WHAT NEEDS TO BE DONE:
Repeat the stretch of the items from the line containing "country: Mexico" through the end of the items, with both ends included. Leave the pictures out of your answer.
** Begin DATASET **
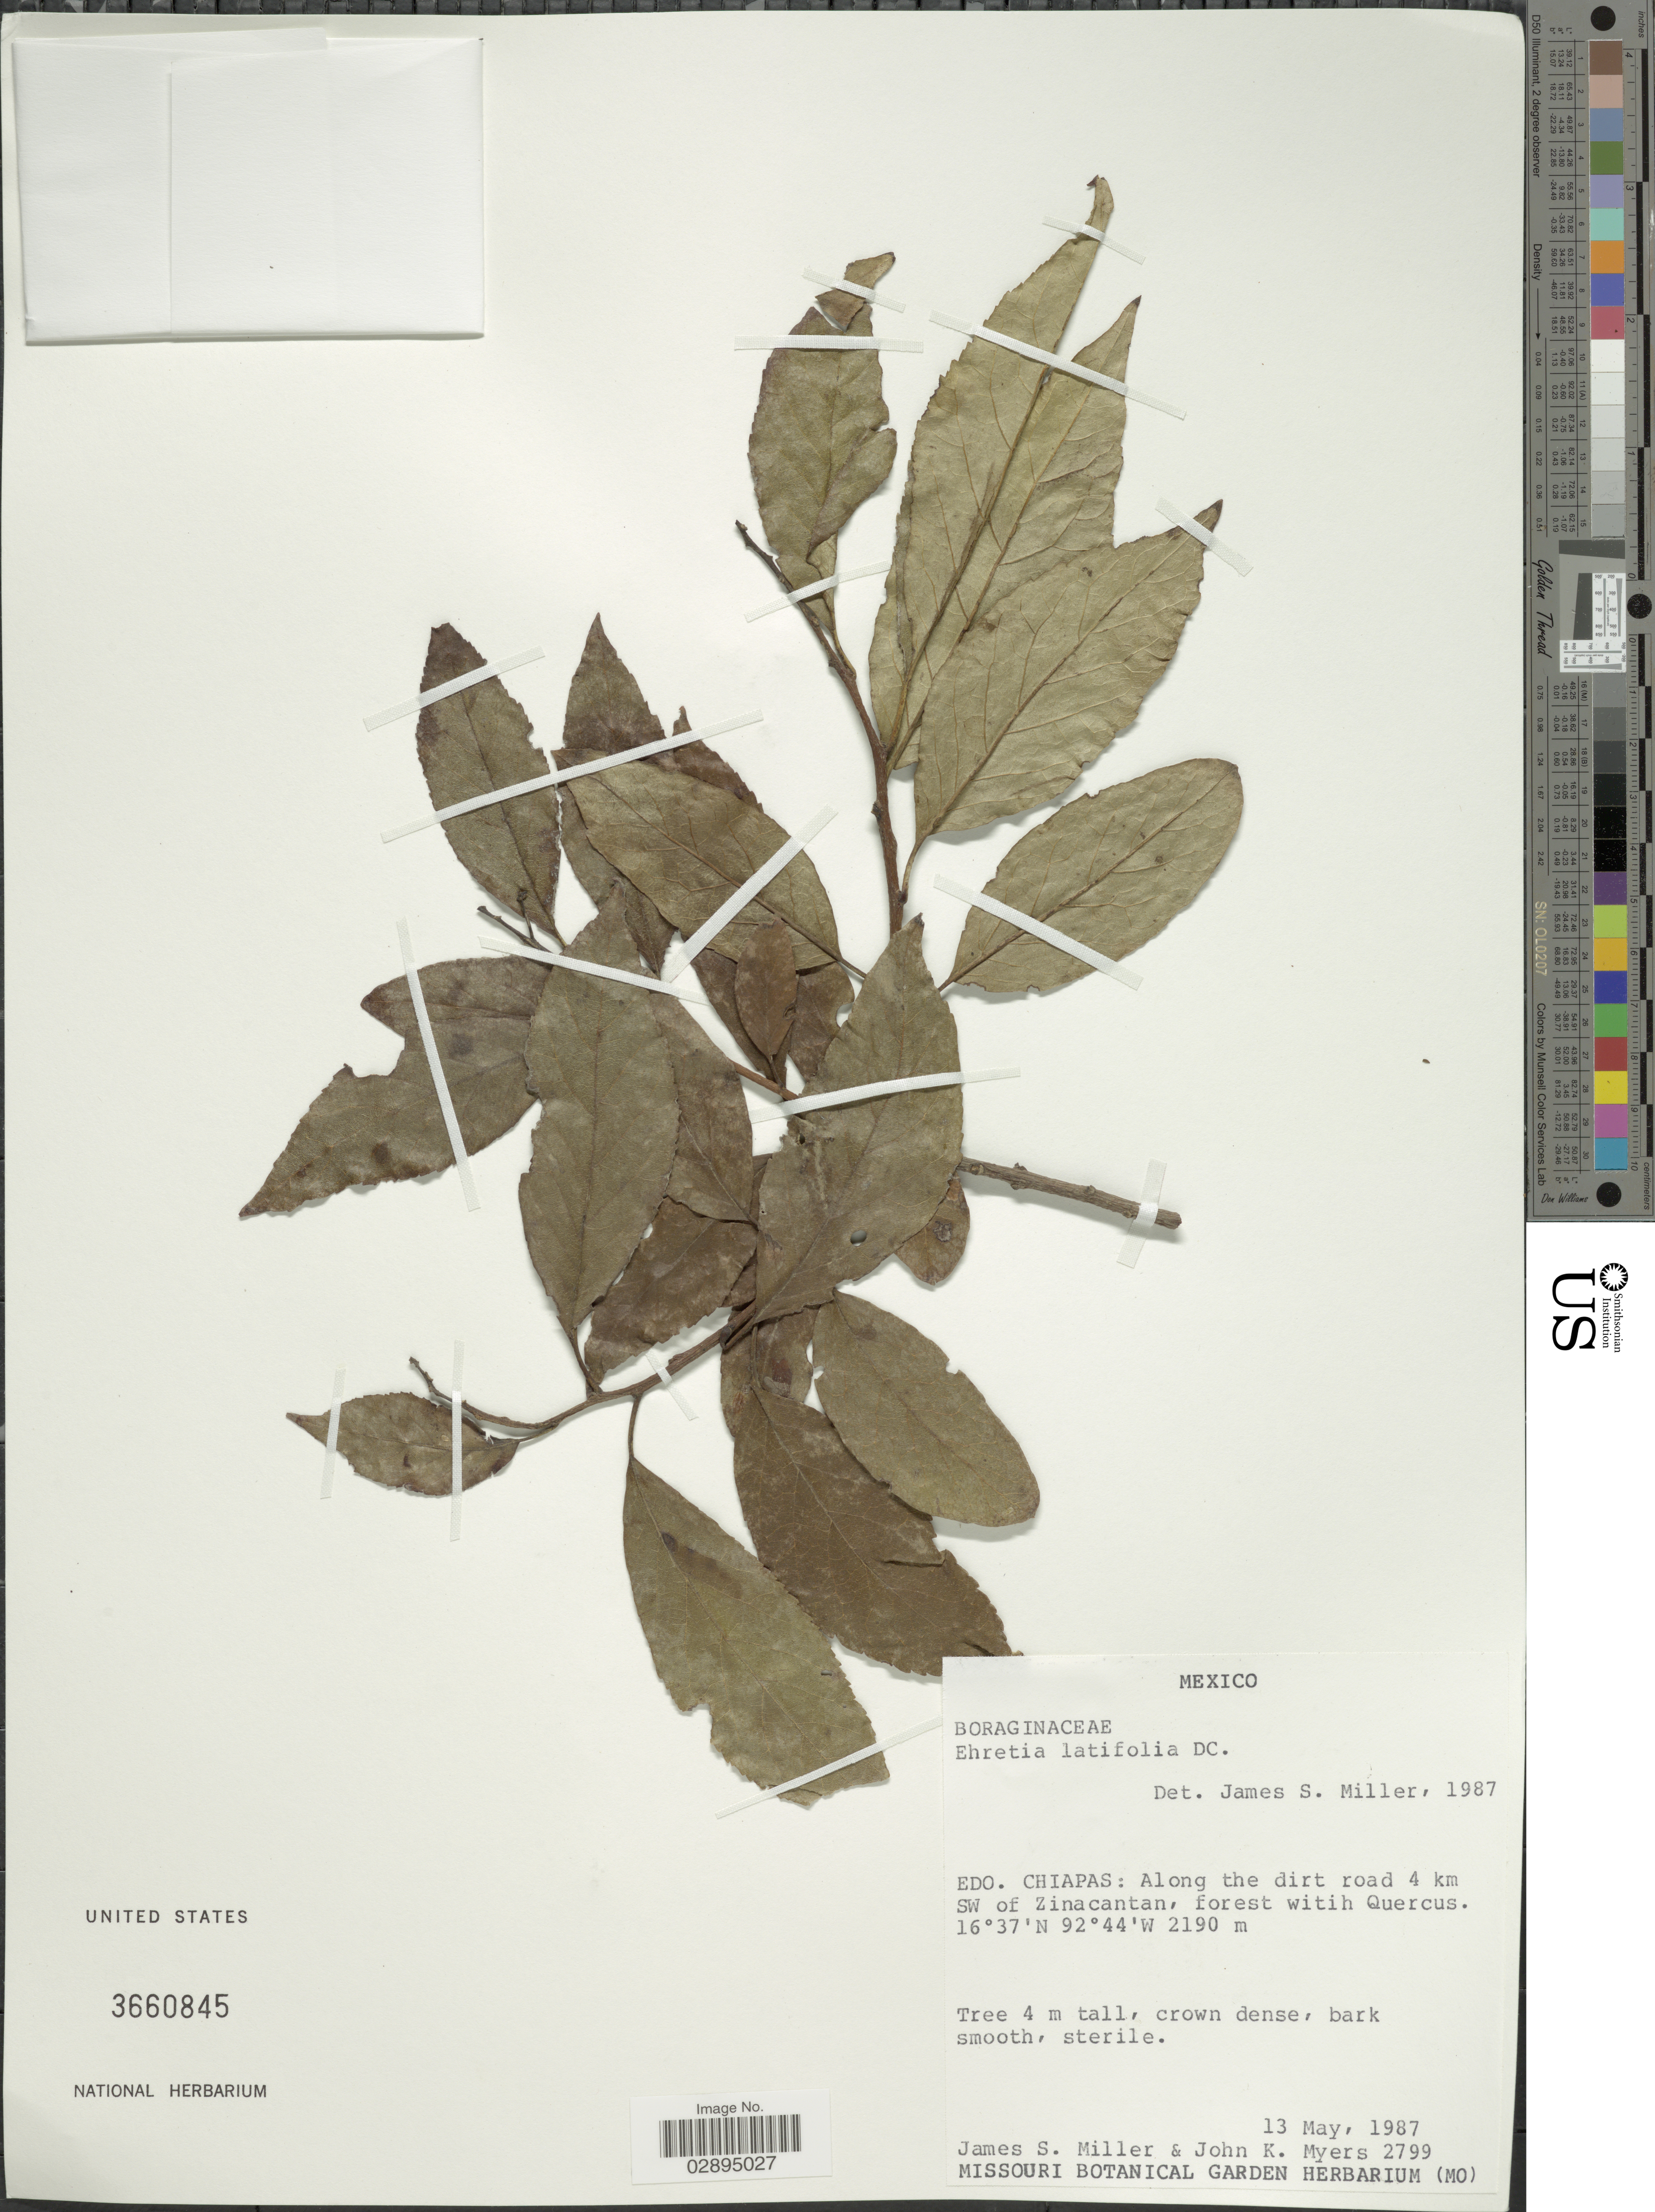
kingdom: Plantae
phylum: Tracheophyta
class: Magnoliopsida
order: Boraginales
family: Ehretiaceae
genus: Ehretia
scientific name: Ehretia latifolia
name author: DC.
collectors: J. S. Miller & J. Myers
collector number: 2799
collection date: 1987-05-13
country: Mexico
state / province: Chiapas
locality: Edo. Chiapas: Along the dirt road 4 km SW of Zinacantan, forest within Quercus.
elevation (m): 2190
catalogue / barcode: US 3660845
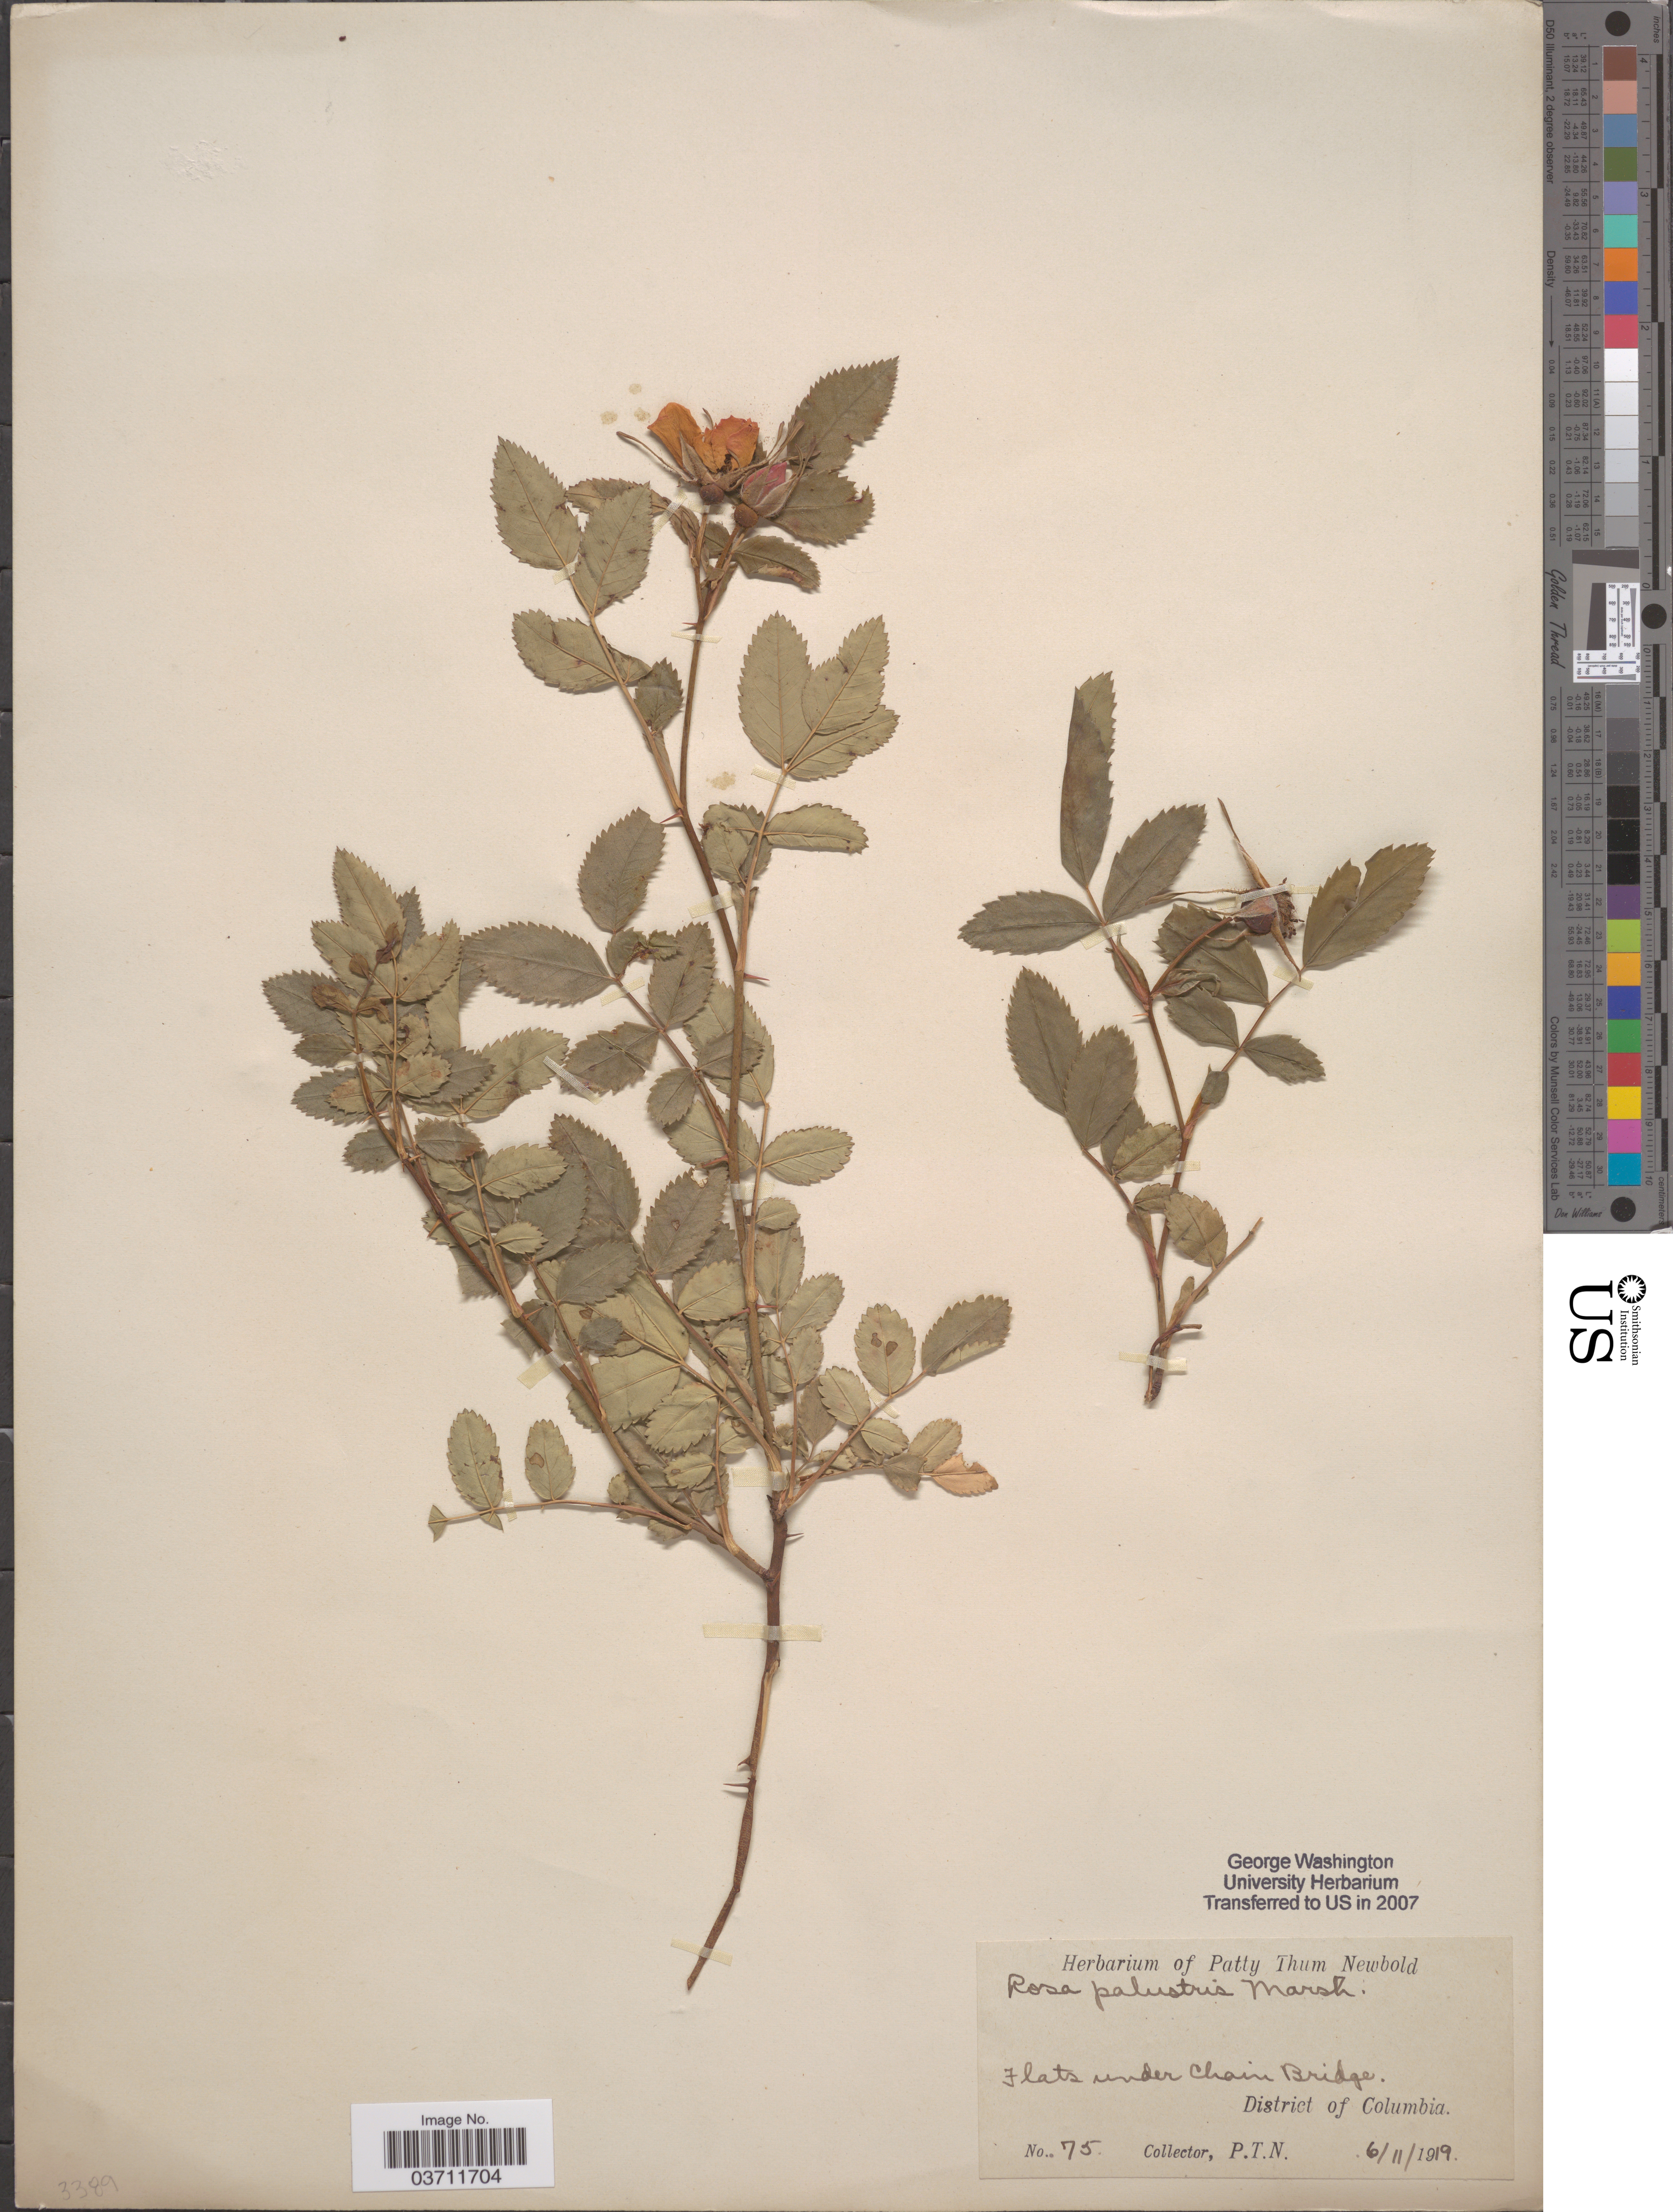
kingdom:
** End DATASET **
COMPLETE OUTPUT:
country: Mexico
state / province: Chiapas
locality: Edo. Chiapas: Along the dirt road 4 km SW of Zinacantan, forest within Quercus.
elevation (m): 2190
catalogue / barcode: US 3660845
kingdom:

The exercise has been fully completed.